24 Février 2010, 09:01am

Publié par PCF Villepinte

Un grand écran pour sortir de l'ombre


De Jacques Audiard à Isabelle Adjani, 350 personnalités du cinéma signent un « film manifeste » pour la régularisation des travailleurs sans papiers. Objectif : rendre visible cette lutte qui dure depuis quatre mois.

 

Un film politique, court et efficace. En trois minutes et trente secondes, On bosse ici ! On vit ici ! On reste ici ! dresse le portrait d’une lutte oubliée : celle des 6 000 travailleurs et travailleuses en grève depuis le 12 octobre 2009 pour obtenir une circulaire de régularisation. Le gouvernement et la grande majorité des médias, à l’exception de l’Humanité, ignore cette lutte pourtant inédite. Un silence à l’origine du projet du Collectif des cinéastes pour les sans-papiers (1). « L’idée est venue au moment de la galette des rois, raconte Jean-Henri Roger, cinéaste et professeur de cinéma à Paris-VIII. Malgré une présence nombreuse des personnalités sur le piquet de grève de la rue du Regard, nous avons eu douze lignes dans le Monde et cinq dans Libération… »

Au début du mois, cinéastes, acteurs, politiques, scientifiques signaient l’appel « Nous les prenons sous notre protection » (lire l’Humanité du 18 février) pour soutenir les grévistes de la rue du Regard menacés d’évacuation. « L’idée du film s’est imposée, raconte le cinéaste Laurent Cantet. En peu de temps, on a réactivé notre réseau. » Celui-ci compte des noms prestigieux du septième art : Isabelle Adjani, Jacques Audiard, Abderrahmane Sissako, Dominique Blanc, Romain Goupil, Cédric Klapisch ou encore Riad Sattouf.
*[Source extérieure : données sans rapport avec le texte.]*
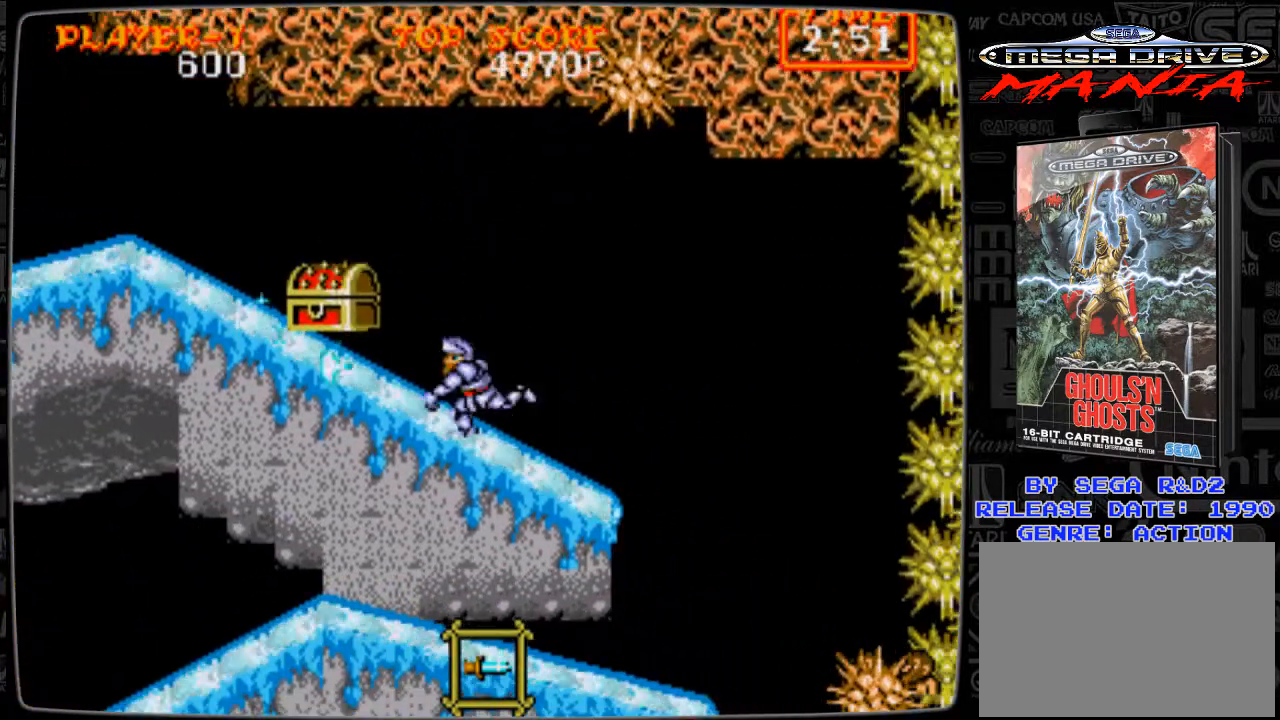
{"buttons": ["DPAD_LEFT"], "events": [[41, "B", "down"], [125, "B", "up"], [250, "B", "down"], [292, "B", "up"], [417, "A", "down"], [458, "A", "up"]]}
Les plus fidèles étaient déjà là en 1997 pour le film Nous, sans-papiers de France. D’autres les ont rejoints en 2007 pour Laissez-les grandir ici. Cette fois-ci, ce ne sont pas moins de 350 cinéastes qui ont signé l’appel en quelques jours. « On voulait faire ce film le plus vite possible, précise le cinéaste Christophe Ruggia. Pour se caler sur les élections régionales et peser sur le débat public afin de sortir les travailleurs sans papiers de l’ombre dans laquelle ils sont depuis quatre mois. » Le court métrage, qui sortira le 10 mars dans plus de 500 salles en France, est déjà disponible sur Internet.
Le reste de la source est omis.